Advertisement

China took on outsized debt relief burden under G20 pandemic aid plan, study finds

  • Group of 20, IMF and the World Bank launched Debt Service Suspension Initiative in 2020 to ease pressure on poorer nations as Covid-19 raged
  • China held 30 per cent of the claims but backed 63 per cent of payment deferrals, according to study by Johns Hopkins’ China Africa Research Initiative

Reading Time:4 minutes
Why you can trust SCMP
4
Beijing says 23 countries, including 16 in Africa, benefited from China’s role in the G20 Debt Service Suspension Initiative. Photo: Shutterstock

Chinese creditors offered more debt relief than their share of claims under a G20 initiative to help low-income countries cope with the impact of the coronavirus pandemic, a new study shows.

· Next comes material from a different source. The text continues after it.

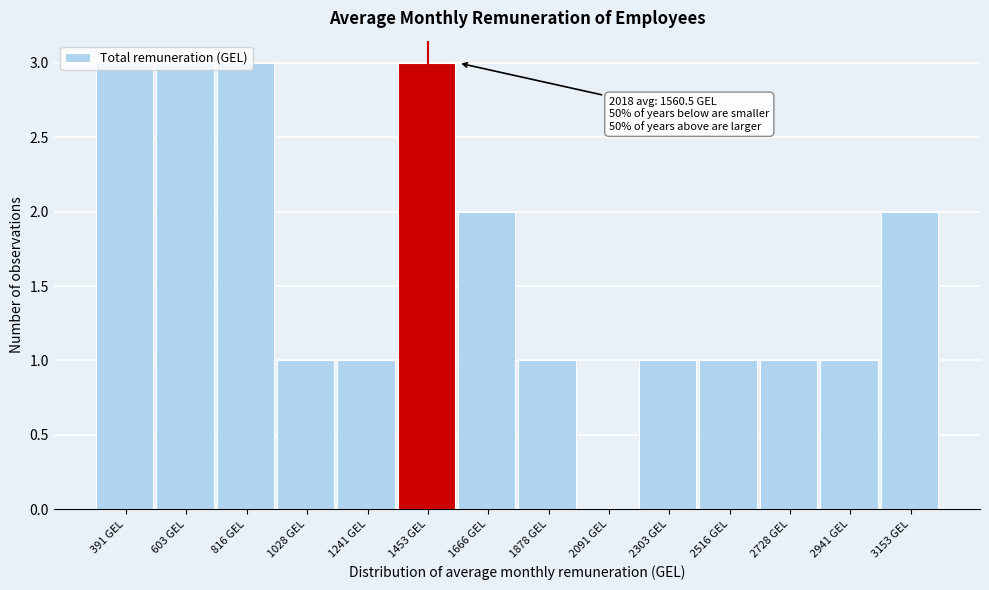

The chart shows a value of 1 at 603 GEL. True or false?

False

The mismatch has reinforced Beijing’s perceptions of unfair burden-sharing and its push to have all creditors do their bit for debt relief, according to the researchers.

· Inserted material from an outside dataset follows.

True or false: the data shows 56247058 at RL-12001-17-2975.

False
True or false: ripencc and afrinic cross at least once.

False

As the coronavirus pandemic swept the world in 2020, the Group of 20 countries, supported by the International Monetary Fund (IMF) and the World Bank, launched the Debt Service Suspension Initiative (DSSI) – to ease the economic pressure on poorer nations as they fought the virus.

In November 2020, the G20 went further to launch the Common Framework for Debt Treatments, for relief beyond the DSSI.

For the 73 countries eligible for DSSI relief, Chinese creditors accounted for 25 per cent of debt due for repayment in 2020 and 2021, while multilateral lenders such as the World Bank, European Investment Bank and Asia Development Bank accounted for 22 per cent. Non-China private creditors and bondholders accounted for 40 per cent.